Nathan Lombard (1777-1847)
Following the Revolutionary War, cabinetmakers in urban areas began to expand toward large-scale production. These early factories set the stylistic tone for the furnishings of the new nation. In rural areas, cabinetmakers continued to work in traditional shops but their wares were influenced by the products of the larger manufacturers. Nathan Lombard exemplifies this type of small-town yet sophisticated cabinetmaker. Lombard married Delight Allen in 1802 and established a business in Sutton, Massachusetts, a growing village connected by busy turnpikes to nearby cities. He made furniture for the region’s successful merchants and farmers, probably attracting customers through his wife’s large family. Several pieces of his furniture, including the firescreen in this gallery, belonged to Ezra Allen, Delight’s second cousin.
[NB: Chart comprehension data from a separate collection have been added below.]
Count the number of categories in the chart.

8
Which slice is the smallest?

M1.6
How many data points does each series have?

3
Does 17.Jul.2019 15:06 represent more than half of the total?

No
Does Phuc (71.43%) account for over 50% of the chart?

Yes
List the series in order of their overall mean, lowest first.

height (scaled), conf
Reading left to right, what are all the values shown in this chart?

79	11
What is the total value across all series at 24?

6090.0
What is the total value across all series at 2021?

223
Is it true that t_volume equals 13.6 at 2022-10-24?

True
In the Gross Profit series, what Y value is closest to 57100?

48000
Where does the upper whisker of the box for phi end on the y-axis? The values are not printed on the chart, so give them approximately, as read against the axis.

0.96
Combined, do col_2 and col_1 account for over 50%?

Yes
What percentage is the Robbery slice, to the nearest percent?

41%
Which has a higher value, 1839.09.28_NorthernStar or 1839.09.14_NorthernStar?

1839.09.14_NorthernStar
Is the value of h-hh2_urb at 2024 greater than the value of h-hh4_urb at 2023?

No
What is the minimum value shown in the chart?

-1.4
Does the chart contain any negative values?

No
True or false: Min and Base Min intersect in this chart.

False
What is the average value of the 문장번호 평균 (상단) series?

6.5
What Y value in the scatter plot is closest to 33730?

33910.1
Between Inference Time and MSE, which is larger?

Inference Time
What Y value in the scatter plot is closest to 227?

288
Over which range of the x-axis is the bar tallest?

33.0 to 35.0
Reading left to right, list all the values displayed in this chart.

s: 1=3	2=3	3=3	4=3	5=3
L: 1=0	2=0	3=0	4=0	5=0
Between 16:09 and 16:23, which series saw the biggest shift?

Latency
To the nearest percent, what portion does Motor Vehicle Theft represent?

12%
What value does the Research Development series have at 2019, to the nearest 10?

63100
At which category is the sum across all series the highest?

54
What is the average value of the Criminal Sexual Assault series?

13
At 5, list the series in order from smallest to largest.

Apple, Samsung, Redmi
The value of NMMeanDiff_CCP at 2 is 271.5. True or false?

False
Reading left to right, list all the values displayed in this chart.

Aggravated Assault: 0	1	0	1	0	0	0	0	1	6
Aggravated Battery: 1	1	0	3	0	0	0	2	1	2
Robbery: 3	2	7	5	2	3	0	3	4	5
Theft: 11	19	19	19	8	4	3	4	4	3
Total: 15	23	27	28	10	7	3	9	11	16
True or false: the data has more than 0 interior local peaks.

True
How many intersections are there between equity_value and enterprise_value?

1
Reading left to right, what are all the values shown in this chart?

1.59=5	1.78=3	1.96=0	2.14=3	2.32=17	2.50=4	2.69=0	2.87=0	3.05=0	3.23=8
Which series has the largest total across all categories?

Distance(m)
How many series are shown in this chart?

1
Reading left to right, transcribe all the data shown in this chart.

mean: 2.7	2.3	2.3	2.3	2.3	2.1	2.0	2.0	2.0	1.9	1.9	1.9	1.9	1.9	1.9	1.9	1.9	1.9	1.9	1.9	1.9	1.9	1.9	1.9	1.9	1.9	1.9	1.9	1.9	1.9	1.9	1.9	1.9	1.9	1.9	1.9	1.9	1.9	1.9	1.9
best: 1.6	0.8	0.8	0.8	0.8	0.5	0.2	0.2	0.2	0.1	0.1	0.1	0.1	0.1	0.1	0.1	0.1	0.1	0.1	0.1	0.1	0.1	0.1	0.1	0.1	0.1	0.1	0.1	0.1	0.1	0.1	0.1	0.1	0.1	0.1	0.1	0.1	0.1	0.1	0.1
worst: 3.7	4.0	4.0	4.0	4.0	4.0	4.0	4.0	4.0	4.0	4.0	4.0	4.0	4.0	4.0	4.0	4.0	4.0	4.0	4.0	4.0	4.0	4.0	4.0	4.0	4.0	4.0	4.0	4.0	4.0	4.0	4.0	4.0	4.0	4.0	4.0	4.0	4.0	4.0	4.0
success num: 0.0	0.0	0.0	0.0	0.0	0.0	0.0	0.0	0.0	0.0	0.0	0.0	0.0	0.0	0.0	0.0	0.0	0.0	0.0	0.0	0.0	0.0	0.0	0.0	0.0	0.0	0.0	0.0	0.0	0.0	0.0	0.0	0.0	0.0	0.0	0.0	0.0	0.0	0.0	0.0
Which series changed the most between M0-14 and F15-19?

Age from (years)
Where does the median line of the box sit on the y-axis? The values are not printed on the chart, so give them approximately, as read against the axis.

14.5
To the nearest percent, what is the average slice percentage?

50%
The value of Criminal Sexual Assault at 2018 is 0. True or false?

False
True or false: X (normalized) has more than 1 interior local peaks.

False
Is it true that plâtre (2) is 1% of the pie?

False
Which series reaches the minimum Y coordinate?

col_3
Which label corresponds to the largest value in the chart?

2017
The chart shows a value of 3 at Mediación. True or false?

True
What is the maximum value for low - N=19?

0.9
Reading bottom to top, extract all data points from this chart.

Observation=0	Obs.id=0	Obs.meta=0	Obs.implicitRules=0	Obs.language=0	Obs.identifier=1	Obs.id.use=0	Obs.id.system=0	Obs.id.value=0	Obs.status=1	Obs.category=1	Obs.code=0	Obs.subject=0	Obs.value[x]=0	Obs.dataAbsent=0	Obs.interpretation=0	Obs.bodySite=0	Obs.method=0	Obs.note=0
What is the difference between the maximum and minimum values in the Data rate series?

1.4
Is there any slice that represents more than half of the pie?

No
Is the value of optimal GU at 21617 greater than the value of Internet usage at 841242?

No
Lombard’s inlaid designs are distinguished by their scale and exuberance. While his contemporaries often bought marquetry panels with flowers, geometric medallions, and eagles ready-made by specialists in English or American cities, Lombard developed his own interpretations of these popular motifs. He ornamented drawer fronts and tabletops with leafy vines growing from urns, often individualized with the initials of the object’s intended owner. The elongated necks and outstretched wings of his eagles lent a distinctive animation to the icon popular since the United States adopted the bird as its national symbol in 1782. Surrounding these pictorial inlays, Lombard’s dual-colored stringing and thick banding created an overall vibrancy that matched the other decoration on his furniture: boldly shaped feet, prominent finials, and intricately carved foliage.